Antitumor activity and safety of camrelizumab plus famitinib in patients with platinum-resistant recurrent ovarian cancer: results from an open-label, multicenter phase 2 basket study

Abstract

Background: Combination treatments with immune-checkpoint inhibitor and antiangiogenic therapy have the potential for synergistic activity through modulation of the microenvironment and represent a notable therapeutic strategy in recurrent ovarian cancer (ROC). We report the results of camrelizumab (an anti-programmed cell death protein-1 antibody) in combination with famitinib (a receptor tyrosine kinase inhibitor) for the treatment of platinum-resistant ROC from an open-label, multicenter, phase 2 basket trial.

Methods: Eligible patients with platinum-resistant ROC were enrolled to receive camrelizumab (200 mg every 3 weeks by intravenous infusion) and oral famitinib (20 mg once daily). All patients had disease progression during or <6 months after their most recent platinum-based chemotherapy. Primary endpoint was confirmed objective response rate (ORR) per Response Evaluation Criteria in Solid Tumors (RECIST) V.1.1 based on investigator's assessment. Secondary endpoints included disease control rate (DCR), duration of response (DoR), time to response (TTR), progression-free survival (PFS), overall survival (OS), 12-month OS rate and safety profile.

Results: Of the 37 women enrolled, 11 (29.7%) patients had primary platinum resistant, 15 (40.5%) patients had secondary platinum resistant and 11 (29.7%) patients had primary platinum refractory disease. As the cut-off date of April 9, 2021, nine (24.3%) patients had achieved a confirmed objective response, the ORR was 24.3% (95% CI, 11.8 to 41.2) and the DCR was 54.1% (95% CI, 36.9 to 70.5). Patients with this combination regimen showed a median TTR of 2.1 months (range, 1.8-4.1) and a median DoR of 4.1 months (95% CI, 1.9 to 6.3). Median PFS was 4.1 months (95% CI, 2.1 to 5.7), and median OS was 18.9 months (95% CI, 10.8 to not reached), with the median follow-up duration of 22.0 months (range, 12.0-23.7). The estimated 12-month OS rate was 67.2% (95% CI, 49.4 to 79.9). The most common ≥grade 3 treatment-related adverse events were hypertension (32.4%), decreased neutrophil count (29.7%) and decreased platelet count (13.5%). One (2.7%) patient died of grade 5 hemorrhage that was judged possibly related to study treatment by investigator.

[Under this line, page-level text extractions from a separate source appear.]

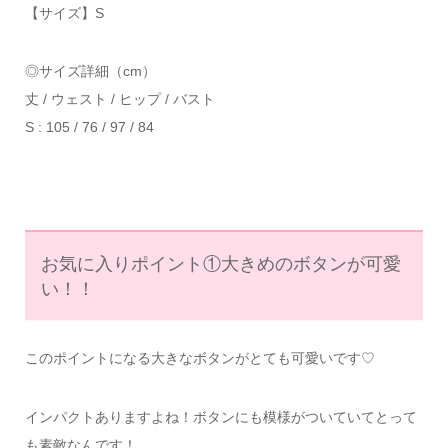
【サイズ】S
◎サイズ詳細（cm）
丈 / ウェスト / ヒップ / バスト
S : 105 / 76 / 97 / 84
お気に入りポイント①大きめのボタンが可愛
い！！
このポイントになる大きなボタンがとても可愛いです♡
インパクトありますよね！ボタンにも模様がついていてとって
も素敵なんです！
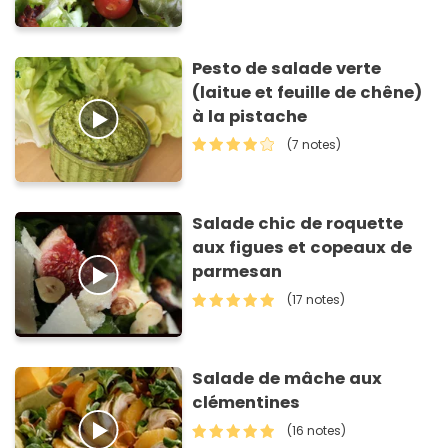
Pesto de salade verte
(laitue et feuille de chêne)
à la pistache
(7 notes)
Salade chic de roquette
aux figues et copeaux de
parmesan
(17 notes)
Salade de mâche aux
clémentines
(16 notes)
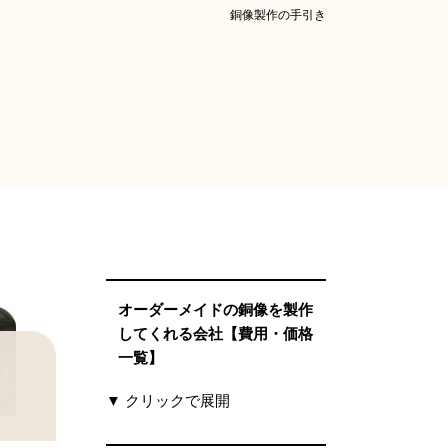
銅像製作の手引き
オーダーメイドの銅像を製作
してくれる会社【費用・価格
一覧】
▼ クリックで展開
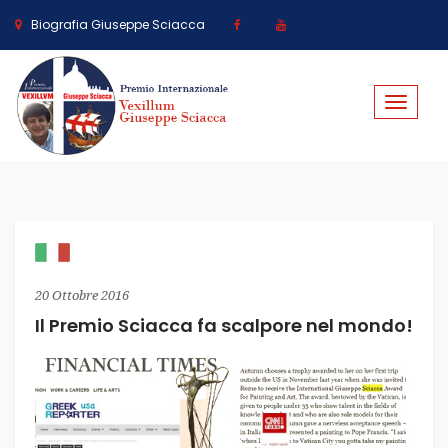
Biografia Giuseppe Sciacca
Toggle
navigat
20 Ottobre 2016
Il Premio Sciacca fa scalpore nel mondo!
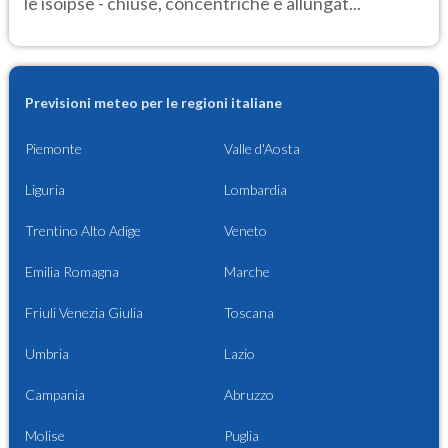
le isoipse - chiuse, concentriche e allungat...
Previsioni meteo per le regioni italiane
Piemonte
Valle d'Aosta
Liguria
Lombardia
Trentino Alto Adige
Veneto
Emilia Romagna
Marche
Friuli Venezia Giulia
Toscana
Umbria
Lazio
Campania
Abruzzo
Molise
Puglia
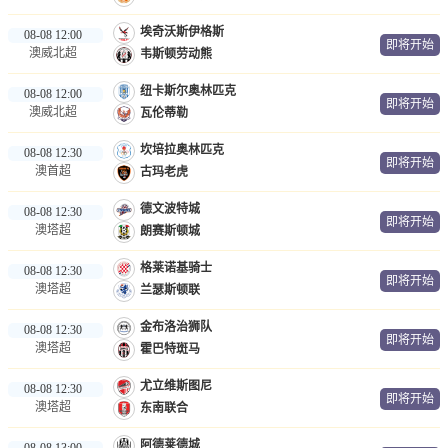
埃奇沃斯伊格斯
08-08 12:00
即将开始
澳威北超
韦斯顿劳动熊
纽卡斯尔奥林匹克
08-08 12:00
即将开始
澳威北超
瓦伦蒂勒
坎培拉奥林匹克
08-08 12:30
即将开始
澳首超
古玛老虎
德文波特城
08-08 12:30
即将开始
澳塔超
朗赛斯顿城
格莱诺基骑士
08-08 12:30
即将开始
澳塔超
兰瑟斯顿联
金布洛治狮队
08-08 12:30
即将开始
澳塔超
霍巴特斑马
尤立维斯图尼
08-08 12:30
即将开始
澳塔超
东南联合
阿德莱德城
08-08 13:00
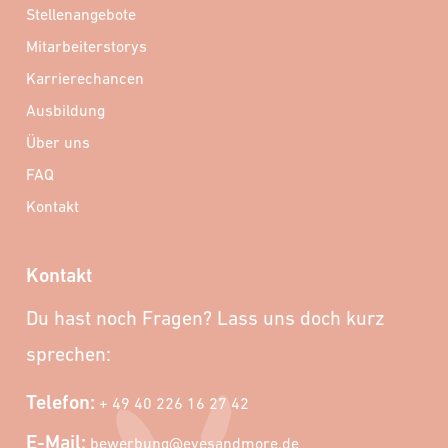
Stellenangebote
Mitarbeiterstorys
Karrierechancen
Ausbildung
Über uns
FAQ
Kontakt
Kontakt
Du hast noch Fragen? Lass uns doch kurz
sprechen:
Telefon:
+ 49 40 226 16 27 42
E-Mail:
bewerbung@eyesandmore.de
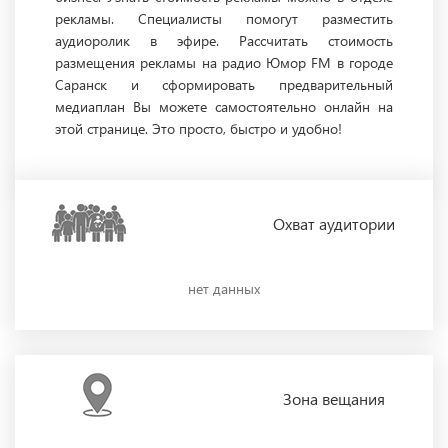
рекламы. Специалисты помогут разместить
аудиоролик в эфире. Рассчитать стоимость
размещения рекламы на радио Юмор FM в городе
Саранск и сформировать предварительный
медиаплан Вы можете самостоятельно онлайн на
этой странице. Это просто, быстро и удобно!
Охват
аудитории
нет данных
Зона
вещания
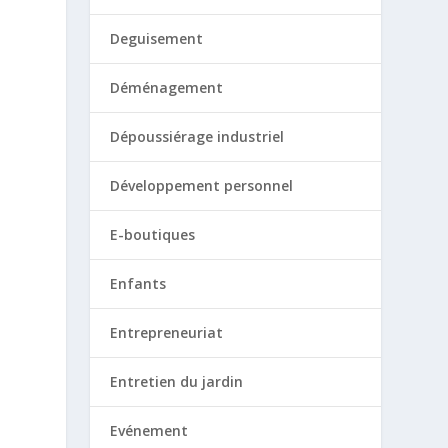
Deguisement
Déménagement
Dépoussiérage industriel
Développement personnel
E-boutiques
Enfants
Entrepreneuriat
Entretien du jardin
Evénement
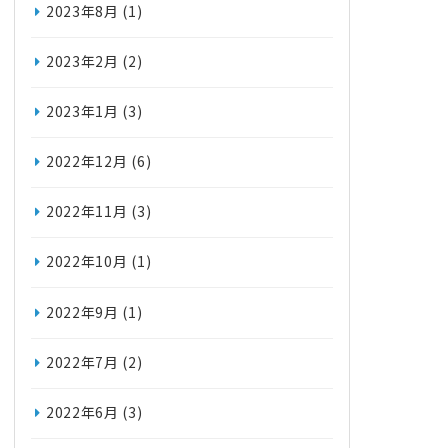
2023年8月
(1)
2023年2月
(2)
2023年1月
(3)
2022年12月
(6)
2022年11月
(3)
2022年10月
(1)
2022年9月
(1)
2022年7月
(2)
2022年6月
(3)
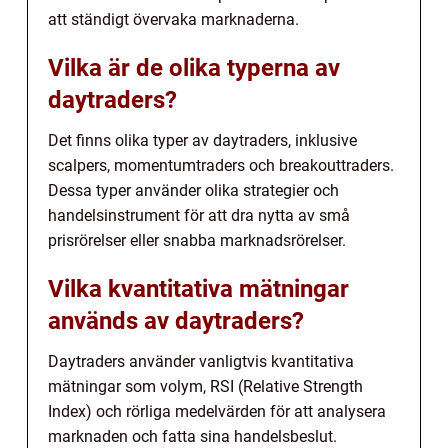
att ständigt övervaka marknaderna.
Vilka är de olika typerna av
daytraders?
Det finns olika typer av daytraders, inklusive
scalpers, momentumtraders och breakouttraders.
Dessa typer använder olika strategier och
handelsinstrument för att dra nytta av små
prisrörelser eller snabba marknadsrörelser.
Vilka kvantitativa mätningar
används av daytraders?
Daytraders använder vanligtvis kvantitativa
mätningar som volym, RSI (Relative Strength
Index) och rörliga medelvärden för att analysera
marknaden och fatta sina handelsbeslut.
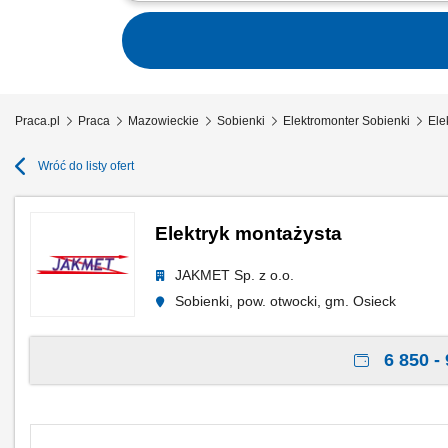
RESPONSIBILITIES: construction and asse
control devices and lighting; assembly 
Praca.pl
Praca
Mazowieckie
Sobienki
Elektromonter Sobienki
Ele
Wróć do listy ofert
Elektryk montażysta
JAKMET Sp. z o.o.
Sobienki, pow. otwocki, gm. Osieck
6 850 - 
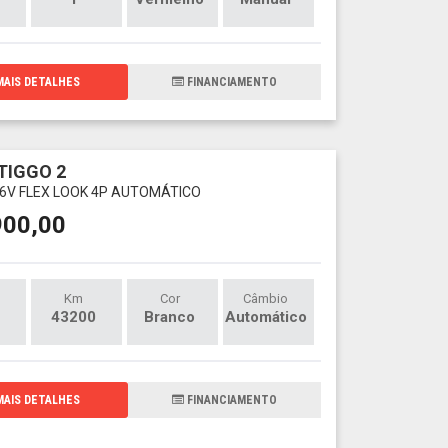
AIS DETALHES
FINANCIAMENTO
TIGGO 2
 16V FLEX LOOK 4P AUTOMÁTICO
900,00
Km
Cor
Câmbio
43200
Branco
Automático
AIS DETALHES
FINANCIAMENTO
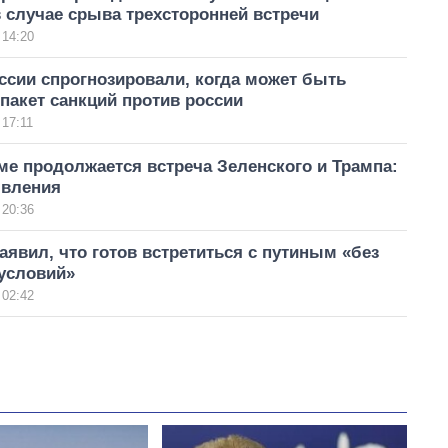
 случае срыва трехсторонней встречи
 14:20
ссии спрогнозировали, когда может быть
 пакет санкций против россии
 17:11
е продолжается встреча Зеленского и Трампа:
явления
 20:36
аявил, что готов встретиться с путиным «без
 условий»
 02:42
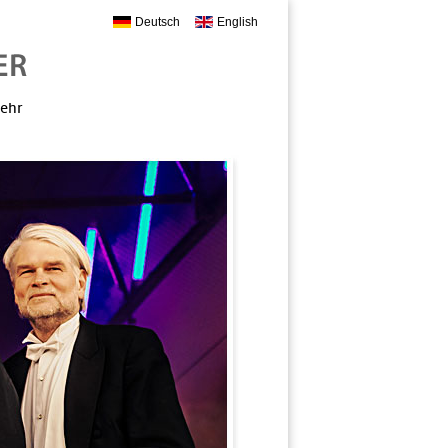
Deutsch
English
mehr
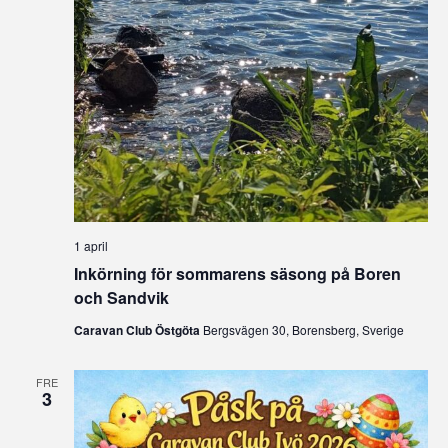
1 april
Inkörning för sommarens säsong på Boren
och Sandvik
Caravan Club Östgöta
Bergsvägen 30, Borensberg, Sverige
FRE
3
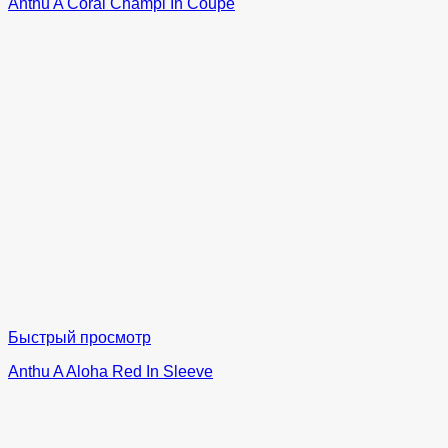
Anthu A Coral Champi In Coupe
Быстрый просмотр
Anthu A Aloha Red In Sleeve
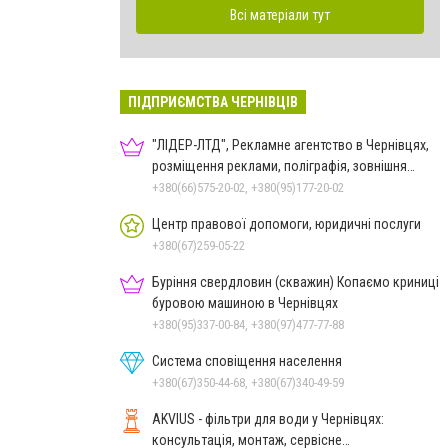
Всі матеріали тут
ПІДПРИЄМСТВА ЧЕРНІВЦІВ
"ЛІДЕР-ЛТД", Рекламне агентство в Чернівцях,
розміщення реклами, поліграфія, зовнішня
реклама
+380(66)575-20-02, +380(95)177-20-02
Центр правової допомоги, юридичні послуги
+380(67)259-05-22
Буріння свердловин (скважин) Копаємо криниці
буровою машиною в Чернівцях
+380(95)337-00-84, +380(97)477-77-88
Система сповіщення населення
+380(67)350-44-68, +380(67)340-49-59
AKVIUS - фільтри для води у Чернівцях:
консультація, монтаж, сервісне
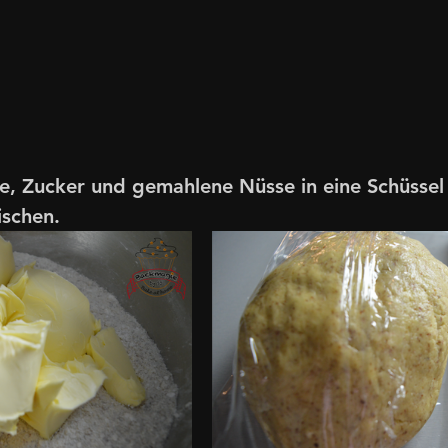
e, Zucker und gemahlene Nüsse in eine Schüsse
ischen.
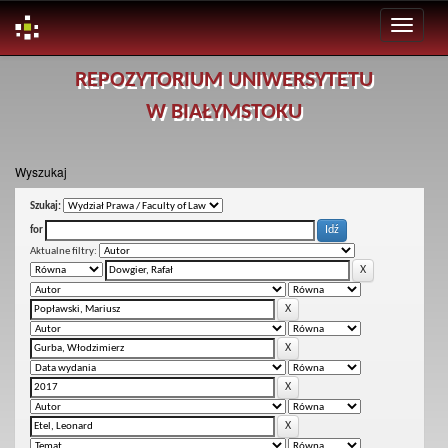
Skip
REPOZYTORIUM UNIWERSYTETU
navigation
W BIAŁYMSTOKU
Wyszukaj
Szukaj:
for
Aktualne filtry:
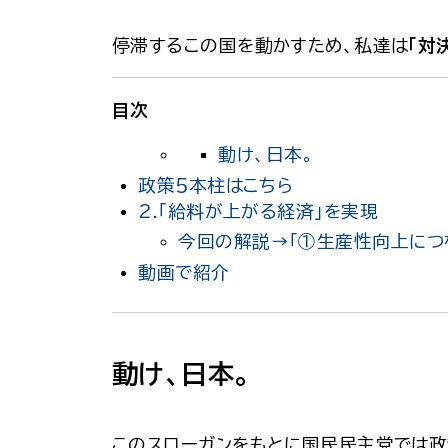
停滞するこの国を動かすため、私達は
「対
目次
動け、日本。
政策５本柱はこちら
2.「給料が上がる経済」を実現
今回の解説→「①生産性向上につ
動画で紹介
動け、日本。
このスローガンをもとに国民民主党では
政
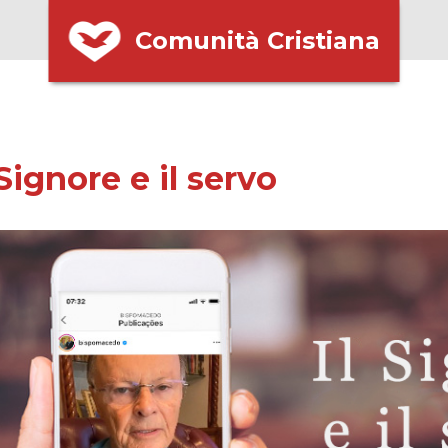
Comunità Cristiana
 Signore e il servo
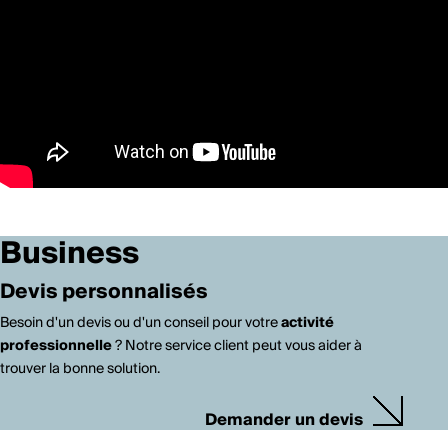
Business
Devis personnalisés
Besoin d'un devis ou d'un conseil pour votre
activité
professionnelle
? Notre service client peut vous aider à
trouver la bonne solution.
Demander un devis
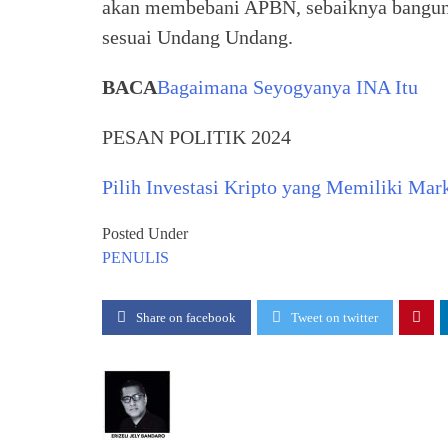
akan membebani APBN, sebaiknya bangun da
sesuai Undang Undang.
BACA
Bagaimana Seyogyanya INA Itu
PESAN POLITIK 2024
Pilih Investasi Kripto yang Memiliki Mar
Posted Under
PENULIS
Share on facebook
Tweet on twitter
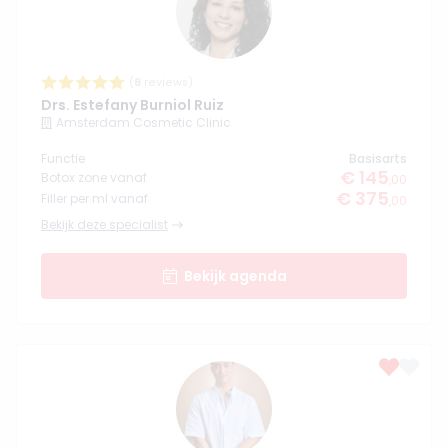
(
8
reviews)
Drs. Estefany Burniol Ruiz
Amsterdam Cosmetic Clinic
Functie
Basisarts
€ 145
Botox zone vanaf
,00
€ 375
Filler per ml vanaf
,00
Bekijk deze specialist
Bekijk agenda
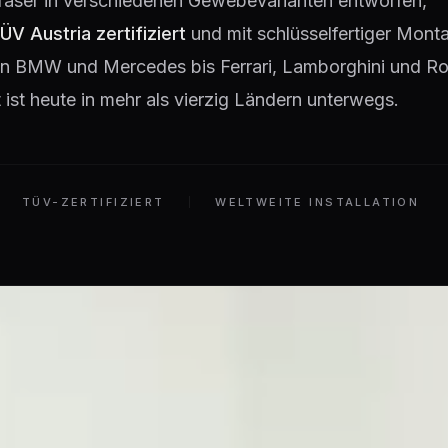
faser in verschiedenen Gewebevarianten entworfen,
ÜV Austria zertifiziert
und mit schlüsselfertiger Monta
 Von BMW und Mercedes bis Ferrari, Lamborghini und Ro
ist heute in mehr als vierzig Ländern unterwegs.
TÜV-ZERTIFIZIERT
WELTWEITE INSTALLATION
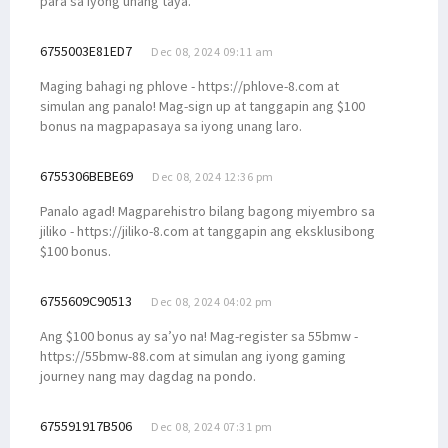
para sa iyong unang taya.
6755003E81ED7
Dec 08, 2024 09:11 am
Maging bahagi ng phlove - https://phlove-8.com at
simulan ang panalo! Mag-sign up at tanggapin ang $100
bonus na magpapasaya sa iyong unang laro.
6755306BEBE69
Dec 08, 2024 12:36 pm
Panalo agad! Magparehistro bilang bagong miyembro sa
jiliko - https://jiliko-8.com at tanggapin ang eksklusibong
$100 bonus.
6755609C90513
Dec 08, 2024 04:02 pm
Ang $100 bonus ay sa’yo na! Mag-register sa 55bmw -
https://55bmw-88.com at simulan ang iyong gaming
journey nang may dagdag na pondo.
675591917B506
Dec 08, 2024 07:31 pm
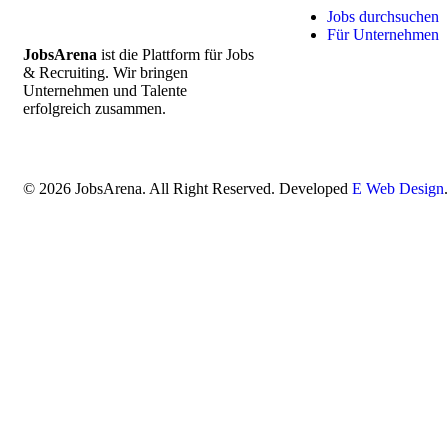
Jobs durchsuchen
Für Unternehmen
JobsArena
ist die Plattform für Jobs
& Recruiting. Wir bringen
Unternehmen und Talente
erfolgreich zusammen.
© 2026 JobsArena. All Right Reserved. Developed
E Web Design
.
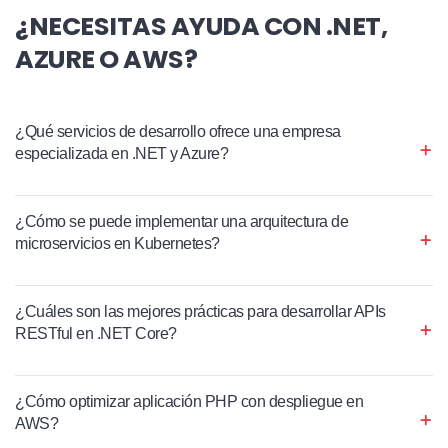
¿NECESITAS AYUDA CON .NET,
AZURE O AWS?
¿Qué servicios de desarrollo ofrece una empresa
especializada en .NET y Azure?
¿Cómo se puede implementar una arquitectura de
microservicios en Kubernetes?
¿Cuáles son las mejores prácticas para desarrollar APIs
RESTful en .NET Core?
¿Cómo optimizar aplicación PHP con despliegue en
AWS?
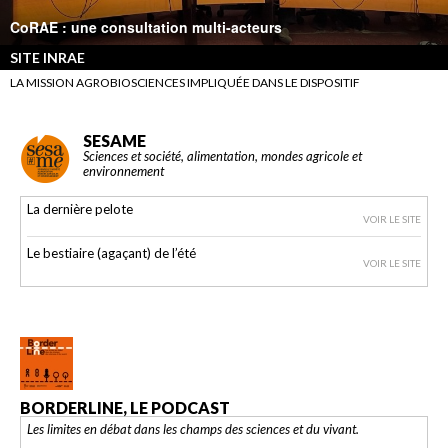
CoRAE : une consultation multi-acteurs
SITE INRAE
LA MISSION AGROBIOSCIENCES IMPLIQUÉE DANS LE DISPOSITIF
SESAME
Sciences et société, alimentation, mondes agricole et
environnement
La dernière pelote
VOIR LE SITE
Le bestiaire (agaçant) de l’été
VOIR LE SITE
BORDERLINE, LE PODCAST
Les limites en débat dans les champs des sciences et du vivant.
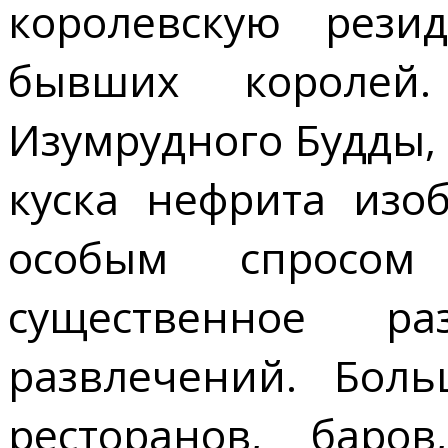
королевскую рези
бывших королей.
Изумрудного Будды,
куска нефрита изо
особым спросом
существенное ра
развлечений. Боль
ресторанов, баро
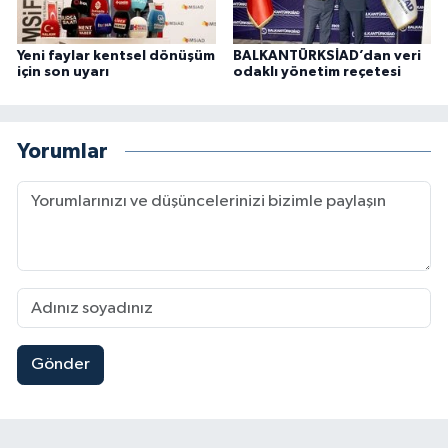
Yeni faylar kentsel dönüşüm
BALKANTÜRKSİAD’dan veri
için son uyarı
odaklı yönetim reçetesi
Yorumlar
Gönder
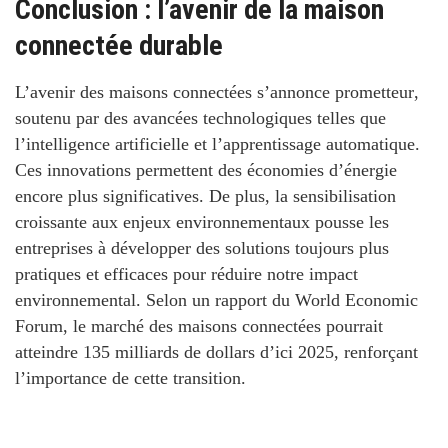
Conclusion : l’avenir de la maison
connectée durable
L’avenir des maisons connectées s’annonce prometteur
,
soutenu par des avancées technologiques telles que
l’intelligence artificielle et l’apprentissage automatique.
Ces innovations permettent des économies d’énergie
encore plus significatives. De plus, la sensibilisation
croissante aux enjeux environnementaux pousse les
entreprises à développer des solutions toujours plus
pratiques et efficaces pour réduire notre impact
environnemental. Selon un rapport du World Economic
Forum, le marché des maisons connectées pourrait
atteindre 135 milliards de dollars d’ici 2025, renforçant
l’importance de cette transition.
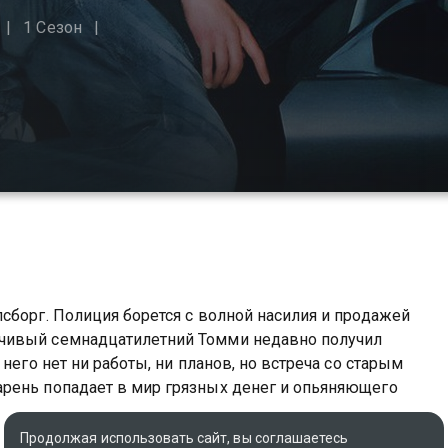
1 Сезон
сборг. Полиция борется с волной насилия и продажей
чивый семнадцатилетний Томми недавно получил
него нет ни работы, ни планов, но встреча со старым
рень попадает в мир грязных денег и опьяняющего
Продолжая использовать сайт, вы соглашаетесь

Conclusion: The camrelizumab with famitinib combination appeared to show antitumor activity in heavily pretreated patients with platinum-resistant ROC with an acceptable safety profile. This combination might provide a novel alternative treatment strategy in platinum-resistant ROC setting and warranted further exploration.

Trial registration number: NCT03827837.

Keywords: clinical trials; combination; drug therapy; female; genital neoplasms; immunotherapy; phase II as topic.

Figure 1

Study flow diagram of cohort 3 (N=37).

Figure 2

Antitumor activity of camrelizumab plus famitinib in patients with platinum-resistant recurrent ovarian cancer. Responses were assessed by investigator per RECIST V.1 for all 37 patients. (A) Best change of target lesions from baseline in each patient. (B) Percentage change from baseline in target lesion tumor burden over time. (C) Treatment exposure and duration of tumor response in responders. PD, progressive disease; PR, partial response; RECIST, Response Evaluation Criteria in Solid Tumors; SD, stable disease;

Figure 3

OS and PFS in all patients of cohort 3. (A) Kaplan-Meier curves for PFS. (B) Kaplan-Meier curves for OS. NR, not reached; OS, overall survival; PFS, progression-free survival.